= Problem requirements =
Can you copy, word for word, everything in the lines below from the very start down to and including the line that contains "Dot at: (199, 282)", leaving out the pictures?

= The records =

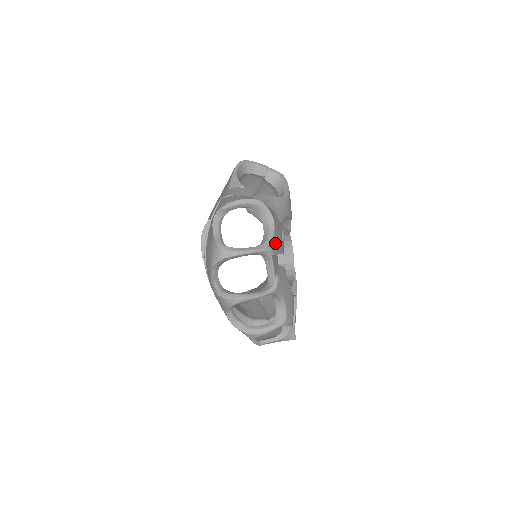
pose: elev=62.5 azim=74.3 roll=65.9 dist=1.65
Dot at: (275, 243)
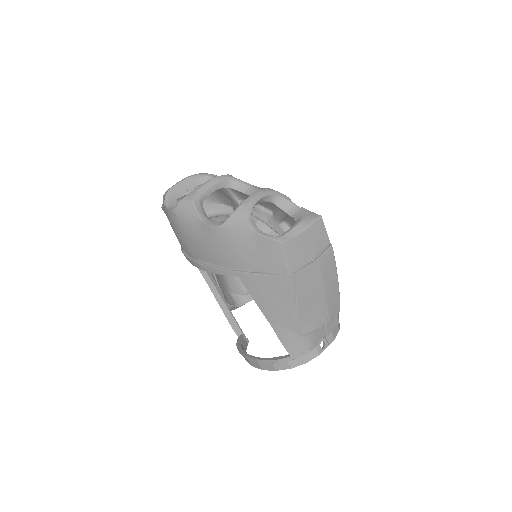
Dot at: occluded
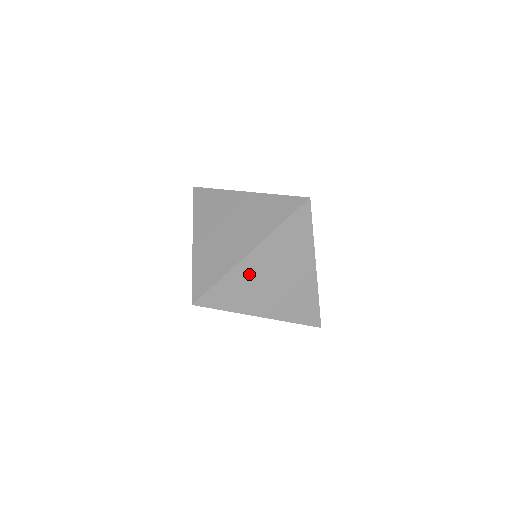
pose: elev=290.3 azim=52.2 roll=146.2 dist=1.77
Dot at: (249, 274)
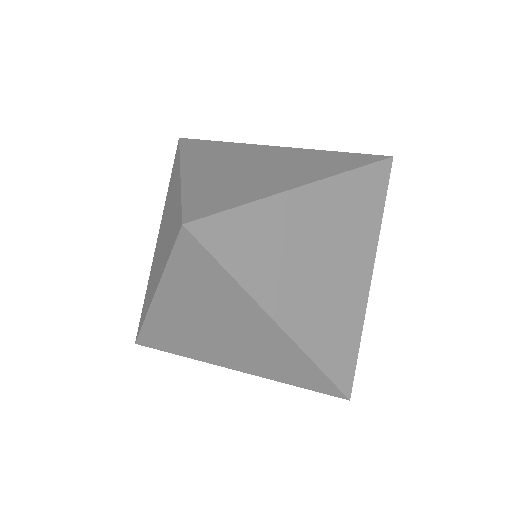
Dot at: (290, 225)
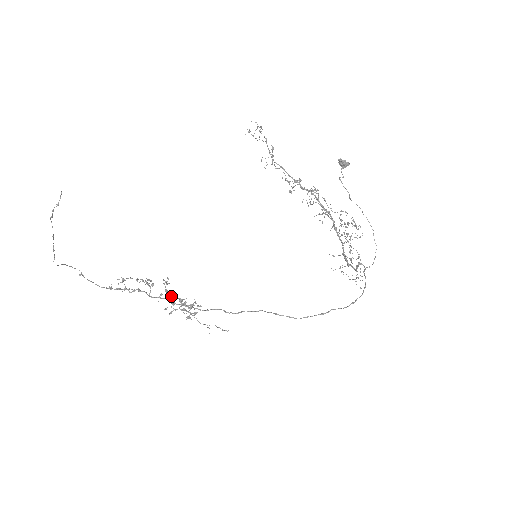
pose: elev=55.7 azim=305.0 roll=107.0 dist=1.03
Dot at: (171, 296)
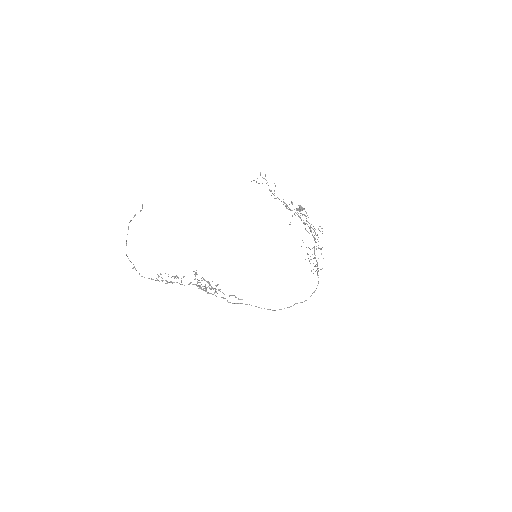
Dot at: (199, 282)
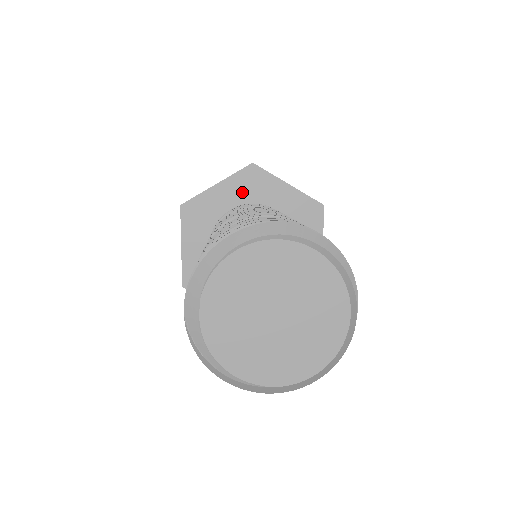
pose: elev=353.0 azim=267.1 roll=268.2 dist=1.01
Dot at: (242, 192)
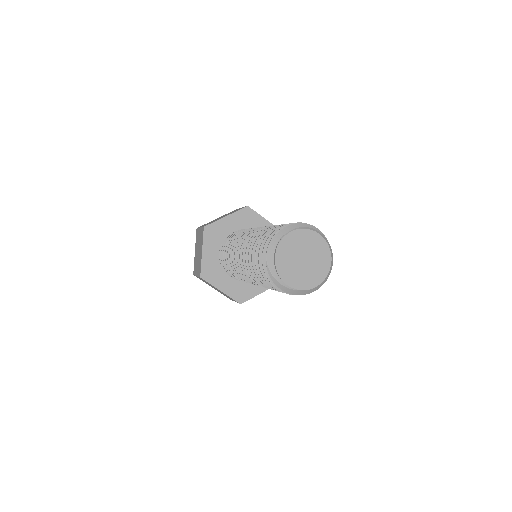
Dot at: (240, 222)
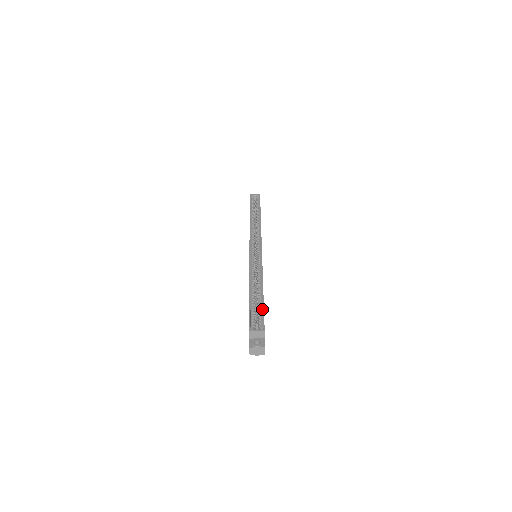
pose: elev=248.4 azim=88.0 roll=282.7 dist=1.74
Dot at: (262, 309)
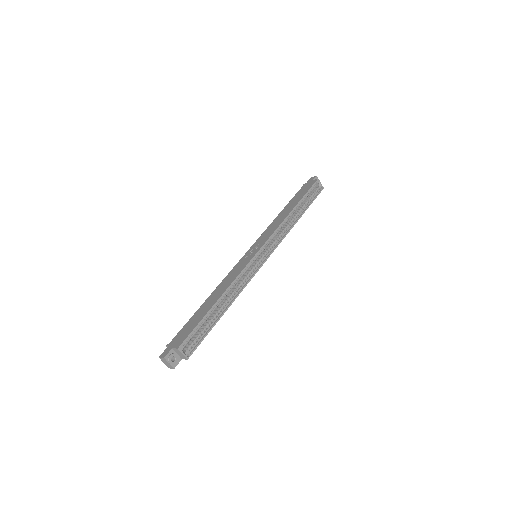
Dot at: (206, 334)
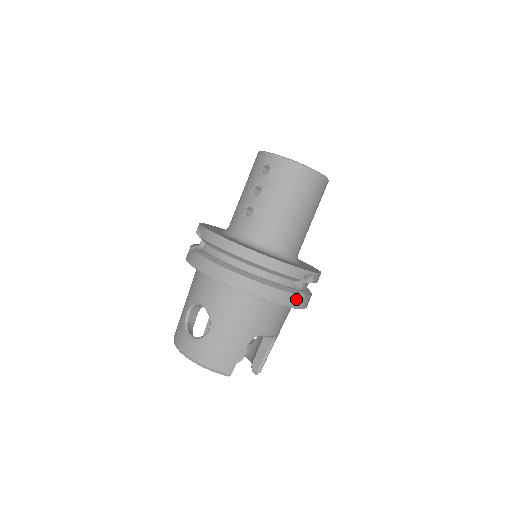
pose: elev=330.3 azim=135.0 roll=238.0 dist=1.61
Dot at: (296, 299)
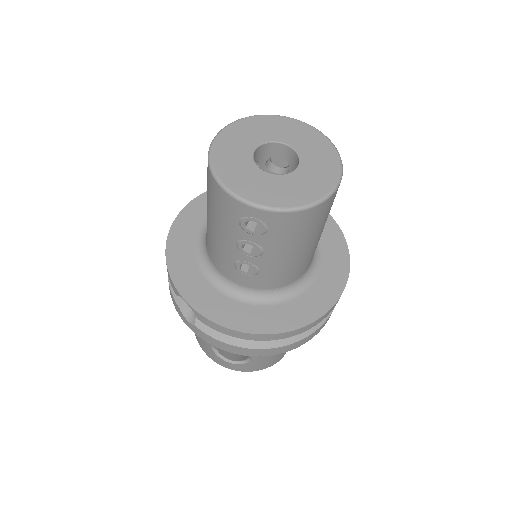
Dot at: occluded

= Solution =
pose: elev=62.5 azim=74.3 roll=65.9 dist=1.65
Dot at: (275, 243)
Dot at: occluded
pose: elev=290.3 azim=52.2 roll=146.2 dist=1.77
Dot at: (249, 274)
Dot at: (290, 225)
pose: elev=55.7 azim=305.0 roll=107.0 dist=1.03
Dot at: (171, 296)
Dot at: (199, 282)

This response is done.